Solders, as a class, are "interesting" metals. And the properties of indium-containing solders are exceptionally interesting. Indium’s (and indium's alloys') physical and mechanical properties are unique when compared to the metallic elements and alloys typically examined.
To put this into context, a metallurgist from a customer company called me because, after looking over our table of solder alloy properties, he claimed our data couldn’t possibly be correct! After a detailed conversation, I understood the nature of his concern. His background was not in solder materials, and the shear strength data for indium (890PSI) is exceeded by its tensile strength (273PSI). This "interesting" situation prompted further questioning. These numbers are, however, accurate.

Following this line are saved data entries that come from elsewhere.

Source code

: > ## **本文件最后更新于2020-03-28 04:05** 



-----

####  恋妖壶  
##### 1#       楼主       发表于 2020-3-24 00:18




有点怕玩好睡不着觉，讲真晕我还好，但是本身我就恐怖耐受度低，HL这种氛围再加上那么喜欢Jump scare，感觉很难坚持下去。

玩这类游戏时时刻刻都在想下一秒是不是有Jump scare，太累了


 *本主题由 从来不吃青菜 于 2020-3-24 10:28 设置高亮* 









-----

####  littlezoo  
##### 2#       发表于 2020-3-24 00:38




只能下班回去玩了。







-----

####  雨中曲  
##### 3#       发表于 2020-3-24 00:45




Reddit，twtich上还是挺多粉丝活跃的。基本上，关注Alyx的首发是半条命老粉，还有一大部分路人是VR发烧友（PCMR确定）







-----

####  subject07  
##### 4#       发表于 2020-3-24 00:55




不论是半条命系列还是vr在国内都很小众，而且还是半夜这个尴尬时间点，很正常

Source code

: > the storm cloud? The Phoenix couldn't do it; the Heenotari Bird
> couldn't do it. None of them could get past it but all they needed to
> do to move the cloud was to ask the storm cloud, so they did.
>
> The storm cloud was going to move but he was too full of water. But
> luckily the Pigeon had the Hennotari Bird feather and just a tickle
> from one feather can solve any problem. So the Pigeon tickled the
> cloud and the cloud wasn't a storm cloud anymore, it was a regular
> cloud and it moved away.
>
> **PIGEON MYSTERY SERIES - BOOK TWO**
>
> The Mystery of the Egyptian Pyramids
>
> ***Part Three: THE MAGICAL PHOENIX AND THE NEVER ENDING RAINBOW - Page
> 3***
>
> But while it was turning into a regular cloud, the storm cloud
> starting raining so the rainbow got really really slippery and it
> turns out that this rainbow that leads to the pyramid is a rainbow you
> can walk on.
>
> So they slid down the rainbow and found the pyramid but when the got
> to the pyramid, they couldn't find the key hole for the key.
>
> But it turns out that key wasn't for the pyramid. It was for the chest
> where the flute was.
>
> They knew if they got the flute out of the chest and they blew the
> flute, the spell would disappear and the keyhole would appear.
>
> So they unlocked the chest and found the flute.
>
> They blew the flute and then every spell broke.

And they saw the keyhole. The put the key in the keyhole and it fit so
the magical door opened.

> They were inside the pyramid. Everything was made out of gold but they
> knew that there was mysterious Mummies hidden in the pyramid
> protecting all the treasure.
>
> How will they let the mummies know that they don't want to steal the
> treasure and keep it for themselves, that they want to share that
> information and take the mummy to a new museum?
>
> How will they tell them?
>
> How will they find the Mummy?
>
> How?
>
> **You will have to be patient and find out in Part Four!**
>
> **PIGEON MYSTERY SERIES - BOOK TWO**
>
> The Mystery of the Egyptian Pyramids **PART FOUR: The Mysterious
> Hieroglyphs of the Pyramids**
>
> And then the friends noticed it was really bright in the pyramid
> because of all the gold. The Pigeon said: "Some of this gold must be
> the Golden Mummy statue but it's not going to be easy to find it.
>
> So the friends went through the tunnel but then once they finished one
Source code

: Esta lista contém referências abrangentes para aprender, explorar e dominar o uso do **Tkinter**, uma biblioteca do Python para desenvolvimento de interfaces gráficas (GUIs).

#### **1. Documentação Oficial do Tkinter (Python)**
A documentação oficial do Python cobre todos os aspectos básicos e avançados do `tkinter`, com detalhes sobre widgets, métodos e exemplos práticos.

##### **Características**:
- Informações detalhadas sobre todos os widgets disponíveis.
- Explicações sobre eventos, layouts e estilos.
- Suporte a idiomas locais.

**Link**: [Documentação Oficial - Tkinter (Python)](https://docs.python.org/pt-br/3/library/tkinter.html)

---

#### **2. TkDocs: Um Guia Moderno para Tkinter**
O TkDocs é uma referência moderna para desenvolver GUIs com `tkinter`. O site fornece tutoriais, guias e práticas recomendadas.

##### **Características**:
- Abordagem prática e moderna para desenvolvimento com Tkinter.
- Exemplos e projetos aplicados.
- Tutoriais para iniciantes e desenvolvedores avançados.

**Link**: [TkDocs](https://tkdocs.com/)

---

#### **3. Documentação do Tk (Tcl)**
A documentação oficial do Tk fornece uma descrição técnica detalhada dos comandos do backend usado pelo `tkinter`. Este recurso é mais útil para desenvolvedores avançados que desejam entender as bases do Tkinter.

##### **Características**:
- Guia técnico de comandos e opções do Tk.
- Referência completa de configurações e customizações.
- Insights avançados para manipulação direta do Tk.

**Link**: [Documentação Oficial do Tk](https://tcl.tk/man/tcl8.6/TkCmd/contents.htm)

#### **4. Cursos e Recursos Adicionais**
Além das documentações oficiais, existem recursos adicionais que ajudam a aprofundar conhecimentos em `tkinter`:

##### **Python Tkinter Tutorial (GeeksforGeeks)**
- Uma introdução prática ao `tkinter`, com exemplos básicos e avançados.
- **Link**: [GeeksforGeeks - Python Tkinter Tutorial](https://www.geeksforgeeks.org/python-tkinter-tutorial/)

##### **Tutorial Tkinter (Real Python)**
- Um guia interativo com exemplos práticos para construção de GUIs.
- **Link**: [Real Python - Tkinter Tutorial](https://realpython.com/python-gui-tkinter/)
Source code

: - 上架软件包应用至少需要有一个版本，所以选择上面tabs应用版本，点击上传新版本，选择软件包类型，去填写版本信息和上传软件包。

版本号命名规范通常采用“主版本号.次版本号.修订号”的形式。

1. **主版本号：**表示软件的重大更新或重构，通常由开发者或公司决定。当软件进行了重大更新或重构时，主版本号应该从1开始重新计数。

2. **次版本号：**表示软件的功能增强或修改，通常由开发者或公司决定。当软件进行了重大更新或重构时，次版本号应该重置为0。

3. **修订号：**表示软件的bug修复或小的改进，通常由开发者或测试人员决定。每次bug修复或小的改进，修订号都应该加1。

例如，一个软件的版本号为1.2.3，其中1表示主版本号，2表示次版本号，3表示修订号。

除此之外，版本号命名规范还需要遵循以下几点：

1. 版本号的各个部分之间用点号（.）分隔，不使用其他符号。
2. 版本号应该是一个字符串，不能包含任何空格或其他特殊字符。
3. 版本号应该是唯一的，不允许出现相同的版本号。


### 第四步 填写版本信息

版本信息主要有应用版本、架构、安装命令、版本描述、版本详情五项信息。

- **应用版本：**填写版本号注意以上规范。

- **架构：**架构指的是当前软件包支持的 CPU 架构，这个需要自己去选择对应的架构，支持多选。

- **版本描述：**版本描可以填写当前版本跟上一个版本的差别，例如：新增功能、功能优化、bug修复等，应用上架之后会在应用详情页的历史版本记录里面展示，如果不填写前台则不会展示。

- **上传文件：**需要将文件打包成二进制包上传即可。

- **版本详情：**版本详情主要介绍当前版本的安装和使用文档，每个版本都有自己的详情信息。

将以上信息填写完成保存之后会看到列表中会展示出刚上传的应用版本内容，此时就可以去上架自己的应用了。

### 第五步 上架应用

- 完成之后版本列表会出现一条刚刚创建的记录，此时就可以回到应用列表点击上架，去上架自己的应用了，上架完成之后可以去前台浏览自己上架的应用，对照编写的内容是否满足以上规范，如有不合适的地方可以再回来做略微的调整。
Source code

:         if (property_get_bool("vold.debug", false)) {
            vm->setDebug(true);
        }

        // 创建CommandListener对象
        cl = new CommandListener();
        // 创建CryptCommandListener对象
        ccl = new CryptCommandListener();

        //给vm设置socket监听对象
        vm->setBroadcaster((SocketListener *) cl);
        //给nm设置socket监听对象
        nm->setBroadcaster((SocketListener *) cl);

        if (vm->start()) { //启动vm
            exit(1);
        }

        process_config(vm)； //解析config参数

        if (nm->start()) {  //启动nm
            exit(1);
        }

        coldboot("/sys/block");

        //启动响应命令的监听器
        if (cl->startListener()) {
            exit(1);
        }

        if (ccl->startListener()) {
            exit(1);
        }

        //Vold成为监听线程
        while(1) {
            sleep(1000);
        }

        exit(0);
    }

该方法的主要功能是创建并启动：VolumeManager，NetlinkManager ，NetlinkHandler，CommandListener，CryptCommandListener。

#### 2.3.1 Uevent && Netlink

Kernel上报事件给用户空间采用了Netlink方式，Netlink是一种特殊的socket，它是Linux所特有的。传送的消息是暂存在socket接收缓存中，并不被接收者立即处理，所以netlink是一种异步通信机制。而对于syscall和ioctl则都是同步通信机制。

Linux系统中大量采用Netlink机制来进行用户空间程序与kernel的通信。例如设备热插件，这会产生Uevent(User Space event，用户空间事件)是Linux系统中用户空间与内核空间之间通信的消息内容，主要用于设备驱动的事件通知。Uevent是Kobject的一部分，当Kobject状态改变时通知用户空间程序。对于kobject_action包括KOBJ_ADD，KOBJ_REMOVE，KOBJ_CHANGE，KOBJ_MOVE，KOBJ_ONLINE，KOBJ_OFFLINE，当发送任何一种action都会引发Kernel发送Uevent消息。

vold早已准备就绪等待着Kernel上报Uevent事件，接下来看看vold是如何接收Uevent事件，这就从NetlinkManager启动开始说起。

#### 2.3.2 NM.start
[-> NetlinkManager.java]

The graph on right numerically depicts the shear nature of this material. Over a test area of approximately 0.5 square inches, a soldered interface that was sheared at a rate of 1mm/minute to fracture extended 1.6mm before yielding. This extension is indicative of the putty-like nature of pure indium. As expected, The load at yield roughly matched the shear strength cited above for the bulk material because the yield location in this assembly was through the bulk material, rather than along the intermetallic edge.
More extensive information on the physical constants of indium can be found in this application note.
As a sneak peak:
- Indium has a low vapor pressure when molten, rising quickly as the boiling point approaches (2080°C)
- Indium cold welds to itself
- Molten indium will wet glass and glazed ceramics
- Although the softest metal, indium will impart hardness, when added as an alloying agent to other metals such as gold. In fact, the gold indium alloys are used in dental crowns.